Summarizing, for both configurations (optimum delay and minimum dimensions) the memory cell is clearly the main contributor to the overall system variability, almost 80%. The contribution of the rest of the system blocks is significantly lower. Indeed, adding all the individual variability contributions we could observe that it exceeds the total variability obtained, and this could be attributed to the compensation of the variability for each system block.
IV. CONCLUSIONS
The relevance of the variability impact on the performance of a data path is the main milestone considered in this study. We have performed a design space exploration of a conventional memory data path implemented with 7nm PTM FinFETs. We have taken into account: (1) different supply voltages, (2) different environment temperatures, (3) 20% of variability reflected in a V T -shift, (4) two different system configurations (optimum delay and minimum device dimensions) and (5) different device type to implement the memory cell.
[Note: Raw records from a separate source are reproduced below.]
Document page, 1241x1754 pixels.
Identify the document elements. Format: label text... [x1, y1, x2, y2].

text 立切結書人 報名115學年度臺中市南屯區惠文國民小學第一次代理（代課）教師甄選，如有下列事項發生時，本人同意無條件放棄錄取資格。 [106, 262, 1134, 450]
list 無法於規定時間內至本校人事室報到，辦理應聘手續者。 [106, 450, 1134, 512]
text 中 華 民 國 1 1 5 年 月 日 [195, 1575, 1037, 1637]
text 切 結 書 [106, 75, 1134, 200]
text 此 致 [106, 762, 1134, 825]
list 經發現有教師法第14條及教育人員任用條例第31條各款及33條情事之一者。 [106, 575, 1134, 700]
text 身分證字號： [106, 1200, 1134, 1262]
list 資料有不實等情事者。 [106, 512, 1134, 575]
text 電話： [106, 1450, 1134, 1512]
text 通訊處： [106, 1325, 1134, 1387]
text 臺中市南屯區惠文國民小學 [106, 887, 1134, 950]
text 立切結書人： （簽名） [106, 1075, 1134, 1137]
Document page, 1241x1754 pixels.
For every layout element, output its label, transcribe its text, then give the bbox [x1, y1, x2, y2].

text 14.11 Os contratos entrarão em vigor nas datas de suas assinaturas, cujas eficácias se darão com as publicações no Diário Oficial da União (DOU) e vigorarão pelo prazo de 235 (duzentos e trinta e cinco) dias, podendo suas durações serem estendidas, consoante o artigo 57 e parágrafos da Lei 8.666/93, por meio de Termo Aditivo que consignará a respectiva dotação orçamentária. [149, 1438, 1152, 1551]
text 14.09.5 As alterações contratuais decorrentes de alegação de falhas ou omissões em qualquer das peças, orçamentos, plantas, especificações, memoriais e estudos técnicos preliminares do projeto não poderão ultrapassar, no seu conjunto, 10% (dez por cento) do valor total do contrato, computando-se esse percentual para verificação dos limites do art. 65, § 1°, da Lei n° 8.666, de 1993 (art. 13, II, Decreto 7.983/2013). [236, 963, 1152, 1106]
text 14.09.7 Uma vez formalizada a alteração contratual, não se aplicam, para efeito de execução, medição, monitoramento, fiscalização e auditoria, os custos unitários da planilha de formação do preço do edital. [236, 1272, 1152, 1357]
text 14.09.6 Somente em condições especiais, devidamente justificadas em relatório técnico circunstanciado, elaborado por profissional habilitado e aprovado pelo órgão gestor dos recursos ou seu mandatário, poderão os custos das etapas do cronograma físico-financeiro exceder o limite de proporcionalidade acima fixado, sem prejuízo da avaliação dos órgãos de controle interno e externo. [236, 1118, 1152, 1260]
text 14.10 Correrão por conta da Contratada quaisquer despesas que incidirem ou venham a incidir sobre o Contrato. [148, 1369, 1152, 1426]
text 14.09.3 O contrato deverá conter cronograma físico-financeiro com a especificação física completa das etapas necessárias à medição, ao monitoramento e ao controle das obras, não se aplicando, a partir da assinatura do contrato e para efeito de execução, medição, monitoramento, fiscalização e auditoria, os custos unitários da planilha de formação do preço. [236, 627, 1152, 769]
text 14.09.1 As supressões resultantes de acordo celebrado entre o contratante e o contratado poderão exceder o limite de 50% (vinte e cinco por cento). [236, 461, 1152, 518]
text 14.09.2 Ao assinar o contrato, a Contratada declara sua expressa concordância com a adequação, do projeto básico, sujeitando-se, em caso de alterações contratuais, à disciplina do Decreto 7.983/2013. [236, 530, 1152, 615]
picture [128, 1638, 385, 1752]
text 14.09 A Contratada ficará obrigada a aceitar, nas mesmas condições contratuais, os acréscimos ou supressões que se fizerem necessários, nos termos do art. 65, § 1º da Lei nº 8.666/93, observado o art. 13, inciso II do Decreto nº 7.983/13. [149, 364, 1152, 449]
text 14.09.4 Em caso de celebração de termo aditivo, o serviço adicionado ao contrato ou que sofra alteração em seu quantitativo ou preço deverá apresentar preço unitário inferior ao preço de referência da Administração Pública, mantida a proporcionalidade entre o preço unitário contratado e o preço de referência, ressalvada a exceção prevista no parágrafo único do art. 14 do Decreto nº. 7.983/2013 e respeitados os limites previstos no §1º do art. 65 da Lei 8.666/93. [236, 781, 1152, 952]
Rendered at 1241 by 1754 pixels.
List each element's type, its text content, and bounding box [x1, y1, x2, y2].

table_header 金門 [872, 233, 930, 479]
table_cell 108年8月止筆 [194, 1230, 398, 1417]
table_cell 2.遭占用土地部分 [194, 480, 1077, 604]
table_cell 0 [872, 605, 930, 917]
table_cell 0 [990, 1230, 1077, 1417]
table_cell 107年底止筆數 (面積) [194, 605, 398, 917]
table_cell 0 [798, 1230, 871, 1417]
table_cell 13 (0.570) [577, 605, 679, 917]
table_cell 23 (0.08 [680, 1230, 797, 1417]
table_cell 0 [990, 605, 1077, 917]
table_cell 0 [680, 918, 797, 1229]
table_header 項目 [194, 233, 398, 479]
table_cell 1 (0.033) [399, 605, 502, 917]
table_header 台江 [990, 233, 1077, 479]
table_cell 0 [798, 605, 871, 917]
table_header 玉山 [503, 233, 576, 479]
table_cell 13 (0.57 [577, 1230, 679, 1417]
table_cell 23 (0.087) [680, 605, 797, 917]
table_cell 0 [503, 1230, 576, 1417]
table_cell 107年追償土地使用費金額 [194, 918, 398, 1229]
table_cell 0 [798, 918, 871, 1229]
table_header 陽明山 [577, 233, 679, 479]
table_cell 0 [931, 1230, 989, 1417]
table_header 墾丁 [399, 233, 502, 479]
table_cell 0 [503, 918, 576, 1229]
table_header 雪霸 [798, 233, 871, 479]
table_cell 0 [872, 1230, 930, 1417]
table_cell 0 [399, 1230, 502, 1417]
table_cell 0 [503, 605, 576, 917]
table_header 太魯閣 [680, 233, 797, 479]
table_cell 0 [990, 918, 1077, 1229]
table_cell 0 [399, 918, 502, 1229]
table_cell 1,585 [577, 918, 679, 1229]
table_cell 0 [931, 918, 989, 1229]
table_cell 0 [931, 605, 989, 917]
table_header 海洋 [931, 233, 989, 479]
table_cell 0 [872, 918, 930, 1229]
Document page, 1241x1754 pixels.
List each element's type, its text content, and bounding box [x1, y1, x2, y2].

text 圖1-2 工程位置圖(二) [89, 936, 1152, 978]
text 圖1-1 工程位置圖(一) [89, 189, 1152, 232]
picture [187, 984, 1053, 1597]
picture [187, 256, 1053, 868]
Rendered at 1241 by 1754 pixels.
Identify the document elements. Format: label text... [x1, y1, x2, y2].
This last consideration has entailed as a relevant factor to take into account, since in both reliability analysis (performance and variability) has presented a relevant impact. In terms of V DD and temperature impact, we observe a different behavior as a function of the device type. As pMOS shows lower impact of temperature and a less lineal dependence on the supply voltage in contrast to their nMOS counterparts. Finally, in terms of variability impact, we have observed that the pMOS-based memory cell systems always present larger variability impact. At the data memory path level and for all the cases tested, the main contribution to the overall system variability impact is obtained for the memory cell.